The Sierra Leonean government and the Revolutionary United Front (RUF) also agreed to meet in Freetown on 15 May, under the auspices of the UN Mission in Sierra Leone (UNAMSIL), to work out a programme for Disarmament, Demobilisation and Rehabilitation (DDR), a critical aspect of the Lome Peace Accord which officially ended the brutal war. The agreements were reached at the second meeting of the UN, ECOWAS and the government of Sierra Leone Co-ordination Mechanism on the peace process and the RUF in Abuja Wednesday.

In addition to officials of the UN, ECOWAS and the OAU, representatives of the government as well as the RUF attended the meeting, called to review the 10 November 2000 cease-fire agreement signed by the parties to the conflict and to find ways of ensuring lasting peace in the West African nation. Omrie Golley, Chairman of the RUF peace council, led the group's six-man delegation, which also included Jonathan Kposowa and Jubrin Massaquoi, while the government's side, led by Attorney-General Solomon Berewa, also included Deputy Defence Minister Norman Hinga, Foreign Minister Ahmed Dumbuya and National Security Adviser Kellie Conteh.

The release of UNAMSIL equipment, including weapons, and the resumption of DDR are critical to efforts at restoring lasting peace in Sierra Leone, where the rebels use the country's diamonds to finance a war characterised by chopping of limbs, raping of women and other atrocities. The rebels seized the weapons last May when the RUF reneged on the Lome Peace Accord and took hostage hundreds of peacekeepers overseeing its implementation. In the weeks leading to the Abuja meeting, UNAMSIL had again started deploying its troops across the country after the rebels eased their hold and dismantled some road blocks in line with their promise to co-operate with the blue berets and ensure free movement across the country.

The Abuja meeting urged the government to extend its authority to the areas where UNAMSIL has deployed. Dangling some carrots at the rebels, the government promised, as part of confidence-building measures, to consider their demand for the release of their cadres who were captured after RUF truncated the peace process. But it warned that the consideration of the request would be on the basis of RUF's implementation of agreements reached at this week's meeting.

Following a request by the meeting that the government should remove all impediments barring RUF from transforming into a political party, the government promised to assist the rebels in locating vacant government buildings across the country that it (RUF) could use for office accommodation. RUF had complained that people were not willing to rent their buildings to the rebel group for establishing their offices.

The government also promised to intercede, on behalf of the RUF, to lift the international travel ban slammed on the rebels. The meeting agreed that the cease-fire agreement, which jumpstarted the peace process after a seven-month break, was generally holding.

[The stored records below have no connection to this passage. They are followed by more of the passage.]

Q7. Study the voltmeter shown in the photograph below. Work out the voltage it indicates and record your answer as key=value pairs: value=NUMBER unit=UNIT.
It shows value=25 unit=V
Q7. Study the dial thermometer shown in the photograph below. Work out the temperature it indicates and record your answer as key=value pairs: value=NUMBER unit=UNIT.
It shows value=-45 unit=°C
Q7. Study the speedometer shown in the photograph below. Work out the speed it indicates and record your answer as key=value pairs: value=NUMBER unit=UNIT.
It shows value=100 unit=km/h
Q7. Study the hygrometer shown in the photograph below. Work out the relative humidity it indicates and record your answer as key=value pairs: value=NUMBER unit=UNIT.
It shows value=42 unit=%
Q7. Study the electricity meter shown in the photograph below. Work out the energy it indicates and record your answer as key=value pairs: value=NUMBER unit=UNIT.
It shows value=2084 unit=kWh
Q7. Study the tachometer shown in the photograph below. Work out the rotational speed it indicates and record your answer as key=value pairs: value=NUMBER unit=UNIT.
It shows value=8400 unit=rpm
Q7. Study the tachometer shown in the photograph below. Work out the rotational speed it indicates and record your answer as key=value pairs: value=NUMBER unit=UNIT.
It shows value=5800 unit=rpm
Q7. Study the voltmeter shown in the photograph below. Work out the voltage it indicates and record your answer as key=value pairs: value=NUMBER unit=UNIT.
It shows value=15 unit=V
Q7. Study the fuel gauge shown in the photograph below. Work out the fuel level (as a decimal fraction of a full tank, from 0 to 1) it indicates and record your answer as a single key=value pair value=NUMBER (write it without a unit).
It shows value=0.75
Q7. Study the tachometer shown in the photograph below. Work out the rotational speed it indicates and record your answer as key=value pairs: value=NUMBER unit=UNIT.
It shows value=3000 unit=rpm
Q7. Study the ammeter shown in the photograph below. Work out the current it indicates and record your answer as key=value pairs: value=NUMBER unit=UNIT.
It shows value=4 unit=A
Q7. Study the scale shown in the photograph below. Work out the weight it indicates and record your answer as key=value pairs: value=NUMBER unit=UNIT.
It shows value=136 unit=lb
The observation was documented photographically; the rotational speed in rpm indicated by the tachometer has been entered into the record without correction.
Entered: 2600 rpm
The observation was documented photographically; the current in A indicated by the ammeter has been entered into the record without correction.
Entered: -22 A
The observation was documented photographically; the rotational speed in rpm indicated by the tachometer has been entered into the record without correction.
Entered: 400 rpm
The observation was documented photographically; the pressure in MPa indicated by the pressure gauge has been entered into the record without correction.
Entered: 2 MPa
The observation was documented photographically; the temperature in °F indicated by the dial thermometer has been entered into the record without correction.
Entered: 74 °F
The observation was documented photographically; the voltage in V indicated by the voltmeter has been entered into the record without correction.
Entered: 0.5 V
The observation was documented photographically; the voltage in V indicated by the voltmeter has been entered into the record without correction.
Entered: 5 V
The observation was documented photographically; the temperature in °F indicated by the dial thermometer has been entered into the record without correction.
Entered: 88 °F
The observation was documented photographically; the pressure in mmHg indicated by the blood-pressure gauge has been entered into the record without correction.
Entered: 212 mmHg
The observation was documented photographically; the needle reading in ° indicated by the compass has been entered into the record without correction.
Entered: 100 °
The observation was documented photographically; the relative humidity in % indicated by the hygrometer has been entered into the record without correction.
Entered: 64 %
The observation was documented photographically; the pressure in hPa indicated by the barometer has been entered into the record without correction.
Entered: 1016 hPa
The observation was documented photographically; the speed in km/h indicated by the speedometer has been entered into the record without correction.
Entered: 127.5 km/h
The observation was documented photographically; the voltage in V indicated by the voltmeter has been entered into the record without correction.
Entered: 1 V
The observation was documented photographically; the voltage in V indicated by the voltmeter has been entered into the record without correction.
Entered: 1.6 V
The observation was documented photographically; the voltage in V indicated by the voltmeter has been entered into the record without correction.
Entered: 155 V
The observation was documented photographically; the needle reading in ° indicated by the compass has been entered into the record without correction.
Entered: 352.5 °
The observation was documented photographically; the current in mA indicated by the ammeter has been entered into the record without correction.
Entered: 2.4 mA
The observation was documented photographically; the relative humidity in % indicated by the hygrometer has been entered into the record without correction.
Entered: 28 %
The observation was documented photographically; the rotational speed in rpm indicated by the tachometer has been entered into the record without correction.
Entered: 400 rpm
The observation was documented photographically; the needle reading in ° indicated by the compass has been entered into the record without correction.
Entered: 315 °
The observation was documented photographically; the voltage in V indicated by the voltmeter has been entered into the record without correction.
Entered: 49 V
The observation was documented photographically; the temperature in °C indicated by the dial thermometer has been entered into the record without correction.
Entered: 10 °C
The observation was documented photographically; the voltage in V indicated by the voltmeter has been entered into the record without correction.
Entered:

A meeting of the co-ordination mechanism in Abuja to take a common position ahead of the meeting with the rebels preceded Wednesday's meeting. After its meeting, the co-ordination mechanism issued a declaration expressing "grave concern" at statements suggesting the use of mercenaries to flush out the RUF rebels and end the war once and for all.

In a statement, "the meeting appealed to the international community not to be misled by such ill-advised proposals. Rather, efforts should be concentrated on the strengthening of national, subregional and international peacekeeping capabilities for the restoration of lasting peace in the conflict zone."